> [EXTRACT TO READ]
· · · ·

= Marta Schuhmacher =

Professor and Researcher of Environmental Technology

Marta Schuhmacher is a distinguished professor of environmental technology at the Department of Chemical Engineering at Universitat Rovira i Virgili, Tarragona, Spain. She is known for her work linking the presence of chemicals with environmental and human health issues.

== Career ==
Schuhmacher did her degree in Chemistry (1976), and received a B.Sc. in 1991 from UNED, and completed her Ph.D. in 1990 from University of Zaragoza, Spain. Later, she also did a master's in engineering and environmental management from School of Industrial Organization, Ministry of Industry and Energy, Madrid, Spain (1995).

She has been teaching at DEQ since 1993, and in 2009, she became a professor or Catedrática. Since 2015, she has been a distinguished professor at the University of Rovira i Virgili. She served as the director of the AGA Research Group (Environmental Analysis and Management) of the Chemical Engineering department of the Rovira i Virgili University and the Tecnatox center till 2023. As of 2024 she is a full professor of environmental technology at the Universitat Rovira i Virgili.

== Research ==
Schuhmacher is known for her work in examining pollution, specifically suspended particulate matter, in schools. She has also examined the presence of microplastics in marine systems, and compared models used to define toxicity. Schuhmacher has focused on the development of techniques for risk assessment, and their application to new and emerging chemical compounds, and very particularly to that of mixtures.

== Selected publications ==
- Sonnemann, Guido (2004). "Integrated life-cycle and risk assessment for industrial processes"
- Rosenbaum, Ralph K. (2008). "USEtox—the UNEP-SETAC toxicity model: recommended characterisation factors for human toxicity and freshwater ecotoxicity in life cycle impact assessment"
- Karri, Venkatanaidu (2016). "Heavy metals (Pb, Cd, As and MeHg) as risk factors for cognitive dysfunction: A general review of metal mixture mechanism in brain"
- Schuhmacher, Marta (2004). "Pollutants emitted by a cement plant: health risks for the population living in the neighborhood"

== Awards and honors ==
Schuhmacher received recognition with the President Macià Work Medal in 2023.

· · · ·

> [DATA SEGMENT]
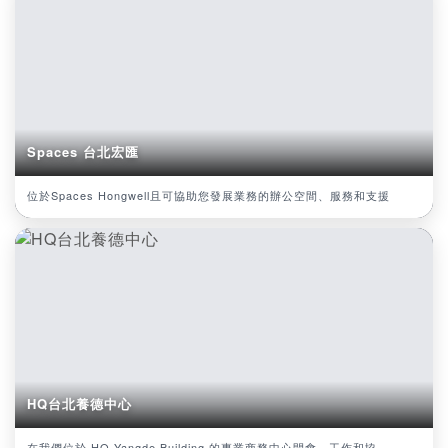
Spaces 台北宏匯
位於Spaces Hongwell且可協助您發展業務的辦公空間、服務和支援
HQ台北養德中心
在我們位於 HQ Yangde Building 的專業商務中心開會、工作和協...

· · · ·

> [YOUR INSTRUCTIONS] Transcribe a passage from the Marta Schuhmacher biography above, beginning at the words "- Schuhmacher, Marta" and stopping after the words "Medal in 2023.".

> [REPLY]
- Schuhmacher, Marta (2004). "Pollutants emitted by a cement plant: health risks for the population living in the neighborhood"

== Awards and honors ==
Schuhmacher received recognition with the President Macià Work Medal in 2023.